Un sistema construido o adaptado con el propósito explícito de generar material de abuso plantea un peligro que no tiene nada que ver con la innovación legítima y sí con la creación deliberada de herramientas para la explotación. Esta distinción garantiza que la legislación proteja tanto a los niños como al sector legítimo de la IA.
Una respuesta urgente
Durante una visita a la Internet Watch Foundation me sorprendió lo rápido que ha crecido la amenaza de la IA.
En 2025, la IWF registró un aumento del 154% en los informes de imágenes realistas de abuso sexual infantil generadas por IA y vio que dichos videos se multiplicaron por más de 260 en un solo año.
Su mensaje fue claro: este no es el contenido crudo y obviamente sintético que muchos asocian con la IA generativa. Más bien, a menudo es indistinguible del abuso real. Traumatiza a los niños cuando se utiliza su imagen, insensibiliza a los agresores y, a menudo, describe las formas más graves de abuso.

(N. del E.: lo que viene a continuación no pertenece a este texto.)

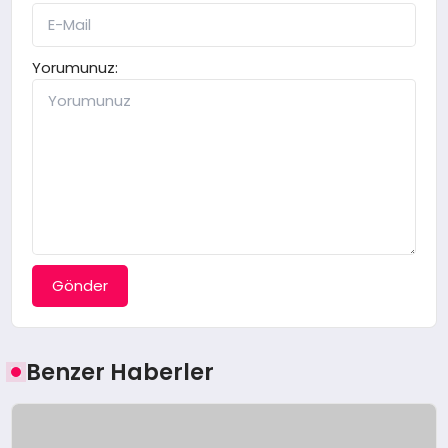
Yorumunuz:
Gönder
Benzer Haberler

Esa visita reforzó mi convicción de que los legisladores no podían permitirse el lujo de permitir que la tecnología superara a la ley por segunda vez.
Esta disposición se suma a otras reformas que debían hace mucho tiempo: la penalización de los llamados manuales de instrucciones para el abuso, el abuso transmitido en vivo y el material sintético, así como períodos de prescripción extendidos que permitan a las sobrevivientes de violación infantil buscar justicia hasta que cumplan 50 años.
Nada de esto sucedió por accidente.
Refleja una cooperación sostenida en todo el espectro político en el Parlamento, un compromiso constructivo con el Consejo y, lo más importante, los esfuerzos incansables de las organizaciones de la sociedad civil. Sin su perseverancia, este ambicioso texto nunca habría sido posible.
La ley es tan fuerte como su implementación. Los Estados miembros deben ahora transponer estas normas rápida y completamente para que puedan entrar en vigor. Los niños no pueden esperar, y las instituciones europeas tampoco deberían hacerlo.